I jerk forward, get destroyed by the airbag, rattle around for a second and then come to a dead halt. I stand right up in my seat, and am perfectly fine. Crazy.

I immediately rush myself outside figuring I have to go rescue the people in the other car, and figuring they have to be dead. I feel so horrible. I run outta the van and toward their car which also almost completely wrecked, and off the road lying in grass. To my surprise I see the man and woman are both walking around outside, seemingly in better shape than me. What the hell?????????????????????

"Are you okay?" I shout at the guy.

He says yeah and asks me if I'm hurt. I say no and then ask if his wife is okay and he says yeah. I am stunned, first that I wasn't dead, then that they weren't dead.

Do you see how stupid it is now to hope you get lucky in a game of poker? I mean come on guy. Your really gonna stand up in your chair and pray to God that you hit your flush. I can miss my next 10,000 flushes and I'm still fortunate cause nothing fatal happened to me or these two people in this accident. This is the kind of stuff you need to use your luck wishes on. Not for selfish hopes that you'll win someone's money.

In retrospect, perhaps the accident was not as bad as it seemed at the time. 80mph would have really been a miracle to survive. But come on guy, getting slammed by an SUV at 50 mph? That's bad. A number of small variables definitely had to fall into place for everyone to walk away unscathed. Well shit, thank you God, and all other entities that anyone else out there believes in. Thank your lucky stars that the car that crashed into me was an SUV and not a toyota camry. I have pics, but do not wish to post them right now, due to the fact that I am not going into details about the particulars of this unfortunate incident.

I will get back into it my thoughts during the accident in next post. But I do not wish to speak much more of it at this time. Remember, the worst part of the whole thing was that foreverlasting second in which I knew I was gonna get hit and could do nothing but brace myself for impact. The anticipation and uncertainty was up there with some of the worst emotions I have ever felt.

One particular person I may have mentioned before on this site immediately came into my head the moment I knew it was over and I was still alive.
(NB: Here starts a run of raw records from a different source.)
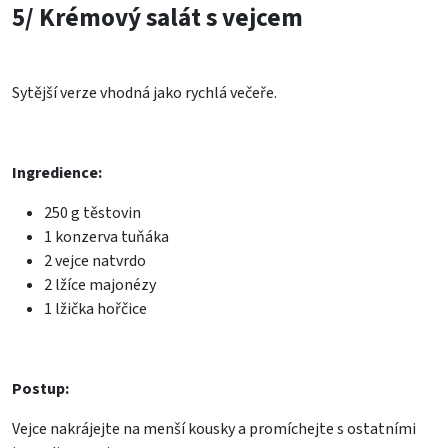
5/ Krémový salát s vejcem
Sytější verze vhodná jako rychlá večeře.
Ingredience:
250 g těstovin
1 konzerva tuňáka
2 vejce natvrdo
2 lžíce majonézy
1 lžička hořčice
Postup:
Vejce nakrájejte na menší kousky a promíchejte s ostatními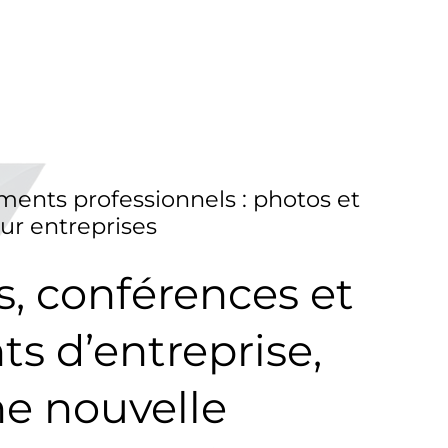
ments professionnels : photos et
ur entreprises
, conférences et
s d’entreprise,
e nouvelle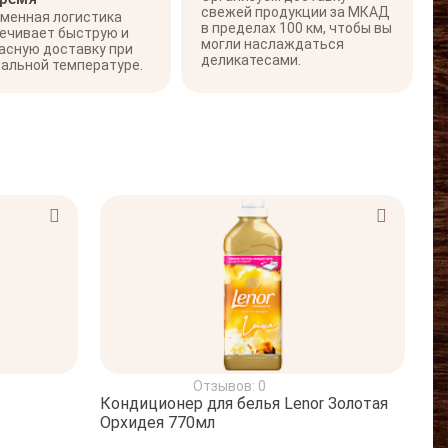
свежей продукции за МКАД
менная логистика
в пределах 100 км, чтобы вы
ечивает быструю и
могли наслаждаться
асную доставку при
деликатесами.
альной температуре.
Отзывов: 0
Кондиционер для белья Lenor Золотая
Орхидея 770мл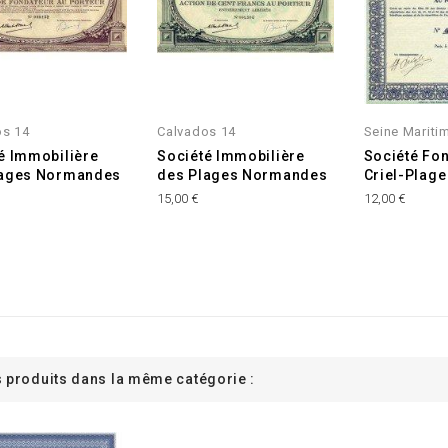
os 14
Calvados 14
Seine Mariti
é Immobilière
Société Immobilière
Société Fon
lages Normandes
des Plages Normandes
Criel-Plage
15,00 €
12,00 €
s produits dans la même catégorie :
Not my mother, father, sister, brother not any of my extremely close group of friends that have been like brothers to me since high school. Not any of these people, just one fuckin person popped right in, the very first second I knew I was okay. Can you believe this shit? Are you kidding me guy? Unbelievable. If your an avid follower of Frank's Days there no reason for me to explain further.

And in the words of Forrest Gump, that's all I got to say about that.

I think I'm gonna do another movie based post for next entry. Many of the thoughts from this particular incident will carry over into this movie review post that is coming soon. Peace out all, step back and get some perspective on the kind of things you should be cursing the gods over not getting your way about, life is to short. I guess everyday above ground is a good day if you really think about it.

1 comment:

Tomasz Mlynarski said...

damn good thing you made it out ok. you should prabobly go to the doctor and get some wOw anyway, you know just in case.